Work order> Reproduce the entries word for word, from the start through the line containing "ras Primarias, si".

-- Data records follows --

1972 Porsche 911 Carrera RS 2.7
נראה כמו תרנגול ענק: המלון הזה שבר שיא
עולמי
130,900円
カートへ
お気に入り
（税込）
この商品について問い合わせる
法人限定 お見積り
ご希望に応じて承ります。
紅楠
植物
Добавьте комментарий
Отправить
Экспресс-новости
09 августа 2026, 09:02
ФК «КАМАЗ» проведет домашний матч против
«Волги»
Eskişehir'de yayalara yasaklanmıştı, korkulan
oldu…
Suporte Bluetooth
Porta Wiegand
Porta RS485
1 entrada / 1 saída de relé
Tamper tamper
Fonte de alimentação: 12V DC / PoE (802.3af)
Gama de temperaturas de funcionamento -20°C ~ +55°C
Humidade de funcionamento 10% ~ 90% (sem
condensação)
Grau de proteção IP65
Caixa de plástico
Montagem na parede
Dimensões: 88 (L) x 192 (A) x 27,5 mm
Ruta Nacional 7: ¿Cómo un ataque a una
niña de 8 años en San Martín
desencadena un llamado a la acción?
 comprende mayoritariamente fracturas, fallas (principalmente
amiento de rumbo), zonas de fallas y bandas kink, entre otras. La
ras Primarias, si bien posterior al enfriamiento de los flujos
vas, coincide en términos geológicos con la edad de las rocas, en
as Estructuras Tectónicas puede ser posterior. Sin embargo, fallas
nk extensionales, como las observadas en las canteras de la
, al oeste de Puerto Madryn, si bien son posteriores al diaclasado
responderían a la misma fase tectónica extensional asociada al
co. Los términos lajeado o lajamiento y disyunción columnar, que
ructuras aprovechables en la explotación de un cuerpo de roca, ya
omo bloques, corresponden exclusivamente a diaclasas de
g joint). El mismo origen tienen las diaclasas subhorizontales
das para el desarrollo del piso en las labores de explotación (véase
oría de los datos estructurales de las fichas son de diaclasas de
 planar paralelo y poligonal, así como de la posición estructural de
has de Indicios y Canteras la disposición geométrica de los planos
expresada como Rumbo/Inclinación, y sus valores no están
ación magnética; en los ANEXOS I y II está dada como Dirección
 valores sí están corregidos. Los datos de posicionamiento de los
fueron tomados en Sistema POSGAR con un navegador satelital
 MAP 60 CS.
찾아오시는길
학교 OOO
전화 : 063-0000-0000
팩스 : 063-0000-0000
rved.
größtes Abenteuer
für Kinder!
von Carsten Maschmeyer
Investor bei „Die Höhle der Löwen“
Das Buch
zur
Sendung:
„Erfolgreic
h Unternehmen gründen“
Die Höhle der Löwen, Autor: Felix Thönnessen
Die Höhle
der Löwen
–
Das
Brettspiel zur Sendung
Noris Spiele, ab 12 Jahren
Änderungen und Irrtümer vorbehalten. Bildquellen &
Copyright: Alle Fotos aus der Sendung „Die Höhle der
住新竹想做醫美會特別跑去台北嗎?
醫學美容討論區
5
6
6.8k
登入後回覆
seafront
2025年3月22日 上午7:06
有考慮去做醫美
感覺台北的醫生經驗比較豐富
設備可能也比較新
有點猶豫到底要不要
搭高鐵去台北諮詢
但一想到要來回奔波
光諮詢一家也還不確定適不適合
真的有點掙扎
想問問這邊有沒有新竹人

-- Data records concluded --

Completed exercise>
1972 Porsche 911 Carrera RS 2.7
נראה כמו תרנגול ענק: המלון הזה שבר שיא
עולמי
130,900円
カートへ
お気に入り
（税込）
この商品について問い合わせる
法人限定 お見積り
ご希望に応じて承ります。
紅楠
植物
Добавьте комментарий
Отправить
Экспресс-новости
09 августа 2026, 09:02
ФК «КАМАЗ» проведет домашний матч против
«Волги»
Eskişehir'de yayalara yasaklanmıştı, korkulan
oldu…
Suporte Bluetooth
Porta Wiegand
Porta RS485
1 entrada / 1 saída de relé
Tamper tamper
Fonte de alimentação: 12V DC / PoE (802.3af)
Gama de temperaturas de funcionamento -20°C ~ +55°C
Humidade de funcionamento 10% ~ 90% (sem
condensação)
Grau de proteção IP65
Caixa de plástico
Montagem na parede
Dimensões: 88 (L) x 192 (A) x 27,5 mm
Ruta Nacional 7: ¿Cómo un ataque a una
niña de 8 años en San Martín
desencadena un llamado a la acción?
 comprende mayoritariamente fracturas, fallas (principalmente
amiento de rumbo), zonas de fallas y bandas kink, entre otras. La
ras Primarias, si bien posterior al enfriamiento de los flujos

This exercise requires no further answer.